Lição primeira, diz o professor, "aprender a conhecer as plantas". “Há espécies  medicinais, com bons resultados terapêuticos, mas há outras que matam”. Rosa Pinto exemplifica: uma folha de loendro “pode matar um homem com 80 quilos”. João Costa, agrónomo, com trabalhos publicados sobre a flora do barrocal, pede licença para fazer o contraponto, sublinhando os benefícios da erva cavalinha, implantada na margem da ribeira. O chá desta planta, explica, “pode ser usado para curar infecções do fígado, baço, bexiga e próstata” O médico radiologista José Maria Guerreiro pergunta em jeito de brincadeira: “Não são curas a mais?” Na verdade, acrescenta o investigador – antigo coronel do Exercito - “tem múltiplas aplicações. Trata-se de uma das plantas mais antigas que temos à superfície da terra. Já existia quando apareceram as baratas, há 300 milhões de anos”.

Gabriel Gonçalves, agrónomo, reformado, junta-se ao grupo, mostrando particular interesse em conhecer o contributo da flora no desenvolvimento do mundo rural. Ao aproximar-se de uma aroeira [pistacia lentiscus] revela uma particularidade da planta. Os antigo pastores, conta, quando tinham sede e não levavam água, atiravam um bocado de aroeira para um charco. “Forma-se uma aura à superfície, afastavam-se as impurezas, e depois bebiam”. Rosa Pinto não revela se já conheceia esta propriedade da espécie.
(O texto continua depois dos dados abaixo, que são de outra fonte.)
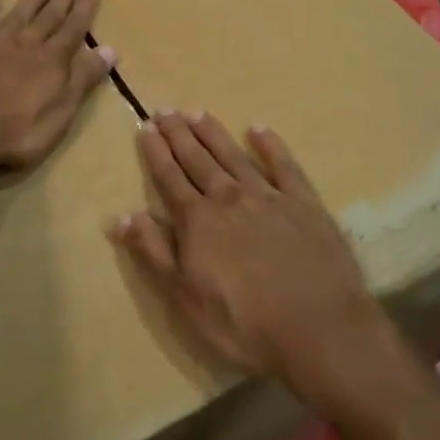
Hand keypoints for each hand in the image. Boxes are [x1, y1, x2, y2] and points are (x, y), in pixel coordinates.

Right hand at [109, 111, 382, 386]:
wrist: (319, 329)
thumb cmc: (243, 323)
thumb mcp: (184, 297)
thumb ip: (153, 252)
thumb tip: (120, 215)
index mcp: (198, 221)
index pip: (169, 178)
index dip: (155, 153)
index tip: (145, 127)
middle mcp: (230, 198)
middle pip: (198, 160)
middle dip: (179, 134)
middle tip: (165, 110)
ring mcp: (269, 197)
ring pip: (234, 156)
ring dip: (214, 133)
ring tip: (197, 112)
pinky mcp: (305, 204)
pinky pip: (284, 166)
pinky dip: (270, 145)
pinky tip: (259, 129)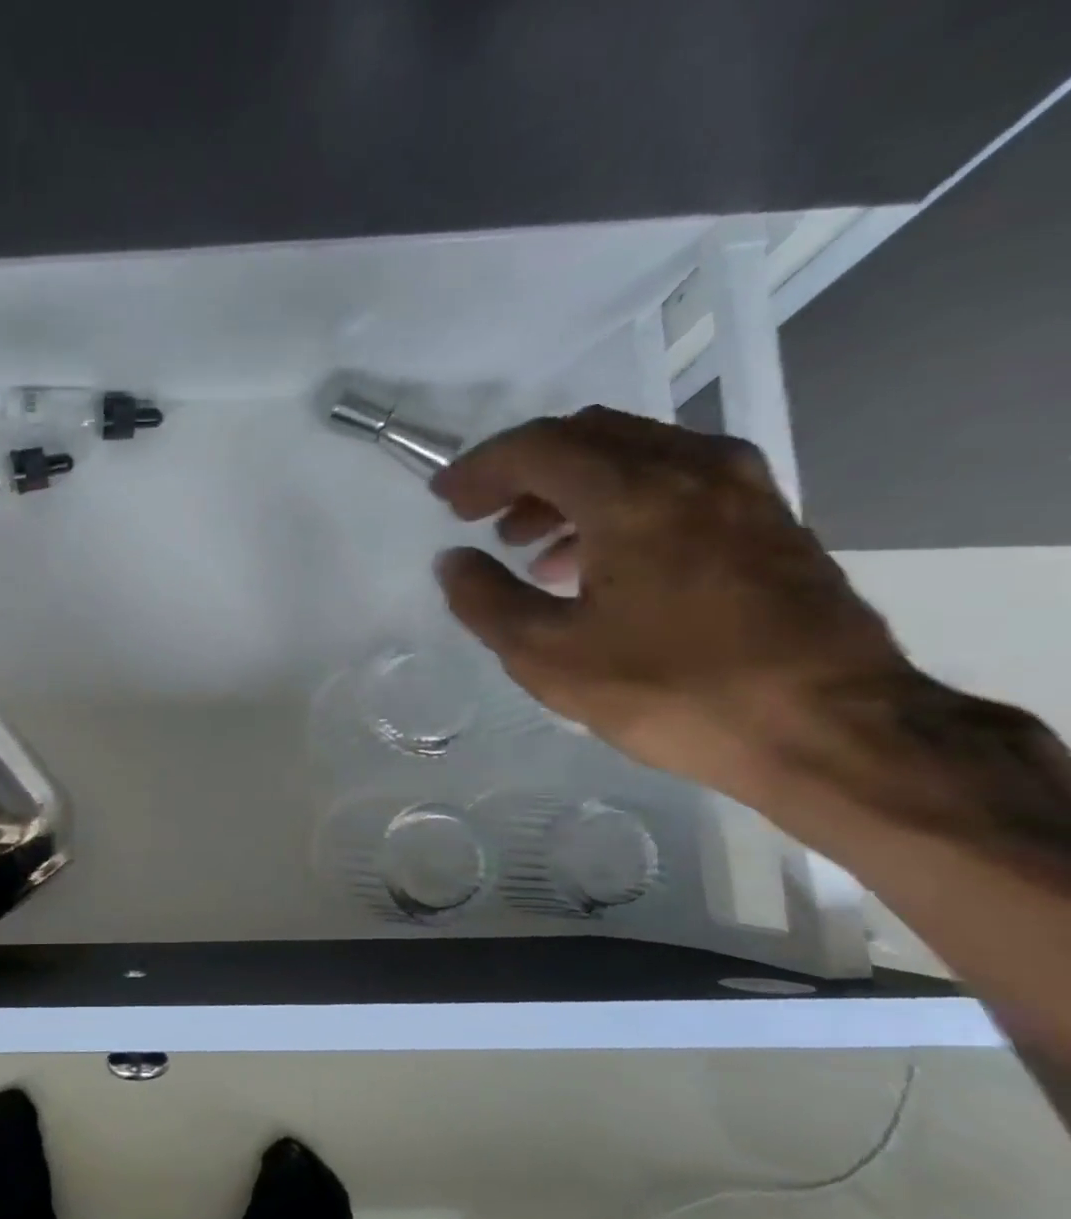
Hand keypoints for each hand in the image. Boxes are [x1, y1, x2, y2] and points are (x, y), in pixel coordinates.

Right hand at [432, 407, 912, 794]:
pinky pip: (671, 482)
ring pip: (631, 456)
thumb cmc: (673, 691)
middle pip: (586, 437)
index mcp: (635, 493)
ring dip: (566, 488)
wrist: (829, 728)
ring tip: (526, 545)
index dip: (480, 469)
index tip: (443, 499)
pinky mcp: (765, 517)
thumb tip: (452, 562)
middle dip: (521, 471)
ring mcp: (741, 487)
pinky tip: (593, 560)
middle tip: (478, 514)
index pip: (538, 448)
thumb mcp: (549, 657)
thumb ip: (486, 601)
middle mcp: (692, 467)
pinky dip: (615, 503)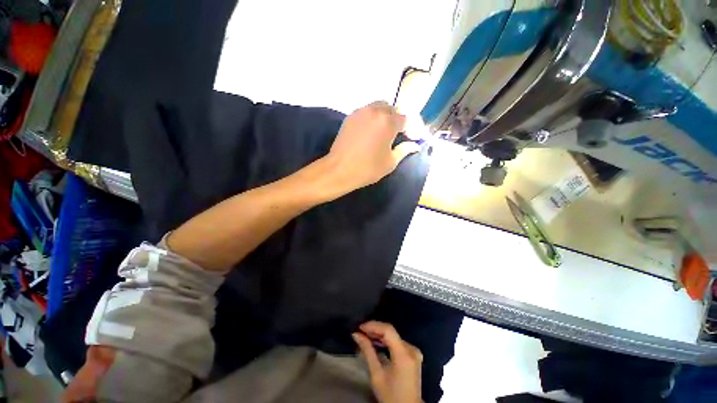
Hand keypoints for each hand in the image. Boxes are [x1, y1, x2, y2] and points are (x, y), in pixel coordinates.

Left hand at [325, 101, 419, 191]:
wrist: (339, 170)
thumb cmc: (367, 168)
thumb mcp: (390, 162)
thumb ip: (404, 150)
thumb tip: (415, 145)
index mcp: (388, 122)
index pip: (406, 119)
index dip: (410, 129)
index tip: (411, 139)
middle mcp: (375, 111)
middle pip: (392, 109)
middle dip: (397, 120)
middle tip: (396, 135)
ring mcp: (360, 112)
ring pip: (378, 107)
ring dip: (385, 117)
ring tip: (383, 133)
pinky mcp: (350, 117)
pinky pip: (366, 112)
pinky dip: (372, 118)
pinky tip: (370, 132)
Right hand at [353, 321, 422, 402]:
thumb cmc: (390, 396)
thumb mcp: (376, 375)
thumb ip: (367, 352)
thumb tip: (356, 334)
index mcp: (404, 355)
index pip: (388, 330)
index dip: (373, 325)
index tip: (360, 327)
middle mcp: (411, 349)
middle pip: (391, 332)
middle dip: (375, 330)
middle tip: (360, 331)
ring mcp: (414, 351)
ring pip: (394, 336)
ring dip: (379, 335)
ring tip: (365, 336)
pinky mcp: (413, 355)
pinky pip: (398, 342)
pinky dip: (386, 341)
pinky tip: (376, 342)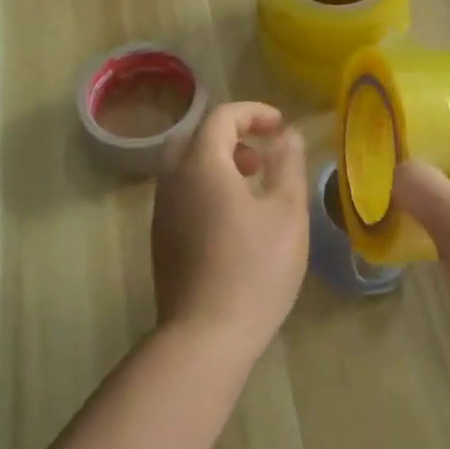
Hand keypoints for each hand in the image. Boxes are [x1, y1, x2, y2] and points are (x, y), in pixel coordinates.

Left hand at [151, 101, 307, 360]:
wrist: (206, 335)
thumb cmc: (255, 269)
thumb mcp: (286, 213)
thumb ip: (287, 165)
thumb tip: (288, 135)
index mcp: (202, 165)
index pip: (221, 118)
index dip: (253, 113)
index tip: (280, 126)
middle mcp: (173, 181)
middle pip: (195, 138)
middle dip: (230, 135)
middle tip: (260, 155)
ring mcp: (162, 212)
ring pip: (184, 167)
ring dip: (217, 162)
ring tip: (253, 185)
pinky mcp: (161, 239)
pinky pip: (181, 193)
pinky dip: (206, 187)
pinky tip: (234, 219)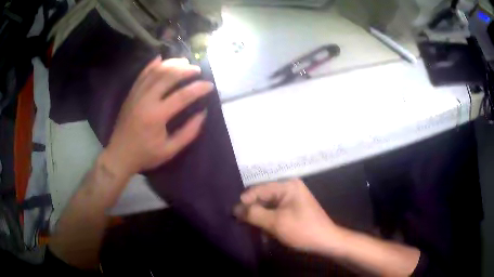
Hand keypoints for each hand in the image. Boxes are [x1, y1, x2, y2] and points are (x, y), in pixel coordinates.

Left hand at [103, 57, 213, 176]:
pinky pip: (142, 75)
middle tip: (197, 70)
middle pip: (168, 77)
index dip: (198, 89)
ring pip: (155, 72)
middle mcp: (146, 100)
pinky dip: (152, 65)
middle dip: (185, 70)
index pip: (182, 96)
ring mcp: (136, 95)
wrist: (119, 154)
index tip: (210, 85)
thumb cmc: (145, 155)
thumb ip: (188, 133)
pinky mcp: (131, 94)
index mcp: (157, 116)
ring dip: (171, 64)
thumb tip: (202, 114)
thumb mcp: (170, 150)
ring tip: (184, 61)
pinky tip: (161, 58)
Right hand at [234, 179, 340, 252]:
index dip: (245, 201)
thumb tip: (235, 208)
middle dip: (252, 209)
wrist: (326, 241)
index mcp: (287, 186)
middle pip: (264, 196)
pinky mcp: (293, 208)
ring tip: (248, 226)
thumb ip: (254, 214)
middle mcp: (290, 188)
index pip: (259, 189)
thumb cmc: (302, 230)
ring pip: (268, 205)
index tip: (233, 214)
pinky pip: (275, 210)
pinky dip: (268, 219)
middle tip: (239, 221)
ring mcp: (293, 198)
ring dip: (259, 216)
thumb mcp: (275, 222)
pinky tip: (262, 229)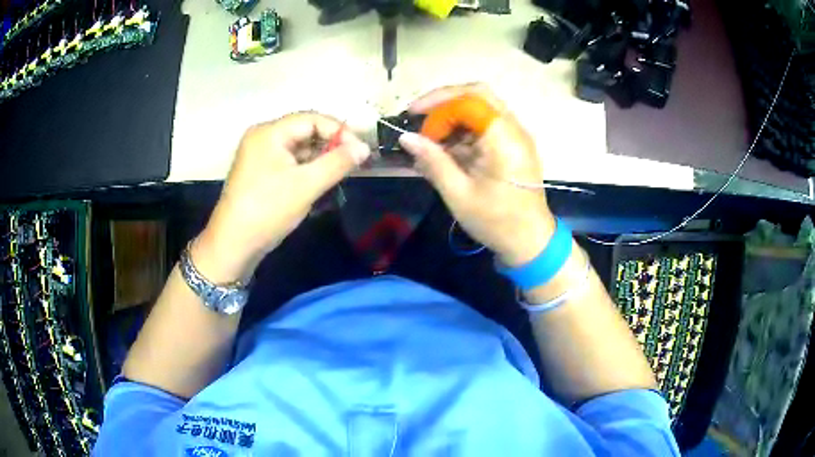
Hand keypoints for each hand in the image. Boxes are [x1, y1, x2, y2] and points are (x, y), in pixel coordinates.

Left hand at [193, 113, 370, 282]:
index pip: (312, 119)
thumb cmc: (268, 210)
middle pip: (304, 131)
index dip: (339, 131)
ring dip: (320, 158)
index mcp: (269, 132)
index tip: (360, 151)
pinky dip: (306, 169)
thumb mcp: (306, 185)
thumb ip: (337, 163)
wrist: (233, 245)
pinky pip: (289, 162)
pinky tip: (320, 181)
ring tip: (340, 174)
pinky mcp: (260, 172)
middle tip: (354, 163)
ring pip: (298, 148)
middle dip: (330, 145)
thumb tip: (364, 147)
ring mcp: (259, 155)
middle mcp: (263, 137)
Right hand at [399, 84, 555, 266]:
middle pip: (478, 94)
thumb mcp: (459, 194)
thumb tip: (405, 137)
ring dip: (452, 117)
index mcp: (504, 138)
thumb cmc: (496, 222)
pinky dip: (463, 131)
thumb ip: (433, 161)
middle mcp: (513, 129)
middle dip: (444, 102)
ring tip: (429, 138)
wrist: (531, 242)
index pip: (470, 99)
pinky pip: (485, 126)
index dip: (438, 103)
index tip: (412, 118)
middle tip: (419, 116)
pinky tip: (445, 149)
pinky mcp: (512, 146)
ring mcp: (515, 136)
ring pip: (481, 108)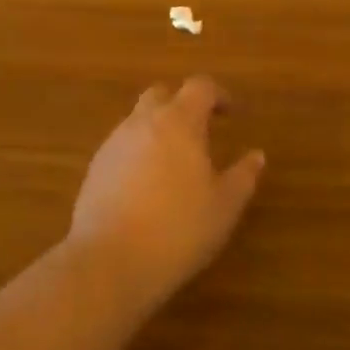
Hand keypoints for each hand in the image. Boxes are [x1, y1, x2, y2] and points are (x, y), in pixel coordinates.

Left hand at [65, 76, 265, 307]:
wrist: (109, 262)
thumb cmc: (179, 229)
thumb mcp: (224, 206)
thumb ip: (243, 176)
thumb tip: (256, 156)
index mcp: (178, 122)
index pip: (199, 87)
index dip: (218, 95)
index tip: (231, 114)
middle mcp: (141, 124)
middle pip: (160, 95)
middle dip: (181, 104)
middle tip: (200, 131)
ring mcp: (112, 145)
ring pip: (137, 121)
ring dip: (158, 130)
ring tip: (176, 164)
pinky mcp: (94, 171)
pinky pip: (121, 148)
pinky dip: (139, 154)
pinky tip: (148, 187)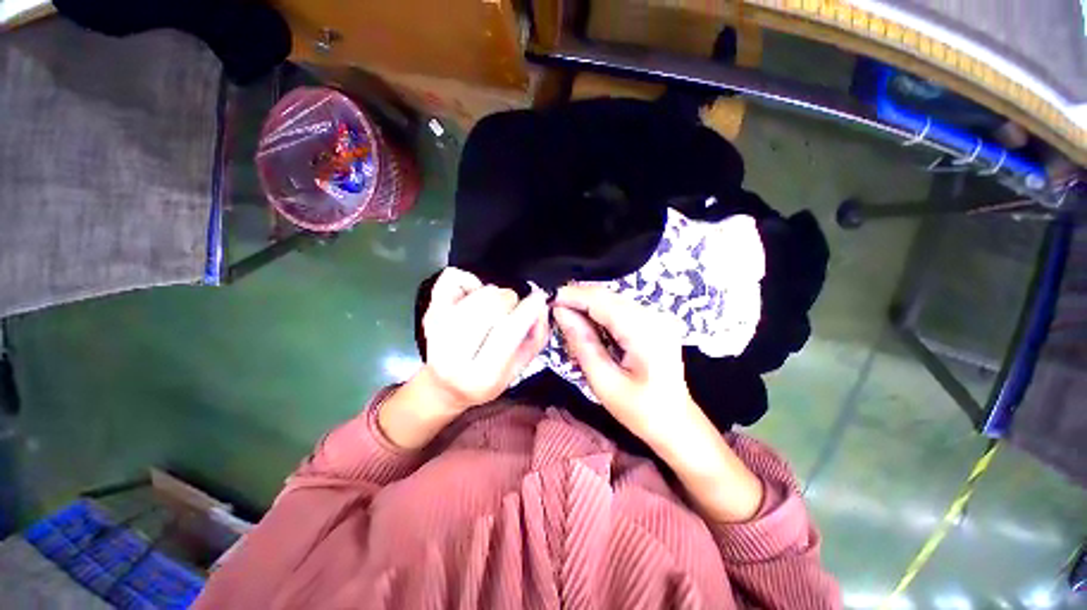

Porém, seguindo a leva das curiosidades, acrescenta que durante a II Guerra Mundial, na Sicília, se extraiu das bagas desta espécie uma óleo semelhante ao azeite. “O que eu estou a aprender”, exclama o médico, recordando uma história que ouvira, quando era criança. Na altura, um vizinho, conhecido pelo “Ti Costa Grande”, ( alcunha relacionada com a altura) sofreu uma forte cólica renal. Não havia médico nem fármacos na aldeia. O que o salvou, diz, “foi o chá da tal erva-cavalinha ou pinheirinha”.

Do conjunto da investigação desenvolvida para a UAlg, Rosa Pinto identificou mais de 1800 plantas que se podem encontrar no interior da região. A aplicação dos conhecimentos científicos sobre a flora do barrocal e serra na arquitectura paisagística é uma das teses defendidas por João Costa, funcionário da Direcção Regional de Agricultura do Algarve. As pessoas, diz,” porque não conhecem as espécies, não as valorizam – ainda são vistas como plantas do mato”, lamenta.

Gabriel Gonçalves afasta-se do caminho, aventura-se por um trilho. Faz equilíbrio a pisar pedras soltas, depois atira um apelo:  “Venham cá, isto está cheio de tomilhos”. Aproxima-se a hora do almoço e logo surge, a propósito, a descrição da  importância desta e de outras plantas aromáticas nas novas criações gastronómicas

O Vale da Benémola, aos olhos do leigo, parece apenas um bonito espaço verde, situado na zona de intersecção entre o barrocal e a serra algarvia. Mas não é só beleza. “Aqui nada aparece por acaso”, explica Rosa Pinto, lembrando que o uso das plantas para fins terapêuticos exige “conhecimento técnico especializado”. Um exemplo: a dedaleira (dygitalis) pode trazer benefícios quando usada de forma moderada. “Uma dose de 1 miligrama cura, de 2 miligramas já é tóxica e de 3 miligramas é mortal”. Utiliza-se em chás. Outro caso: o trovisco é uma planta tão venenosa, sublinha, que as cabras podem estar a morrer de fome que lhe passam ao pé e não lhe tocam.

José Maria Guerreiro termina a jornada a lembrar a orquídea “abelhinha” que lhe fez bater as asas da memória. “Vou ter que fotografar mais esta (de cor branca) para mostrar à minha mulher”. Antes que o “aluno” tivesse a tentação de a arrancar para levar como recordação da visita de estudo, o professor avisa que ela pouco duraria numa jarra. “Morreria ao fim de dois ou três dias”.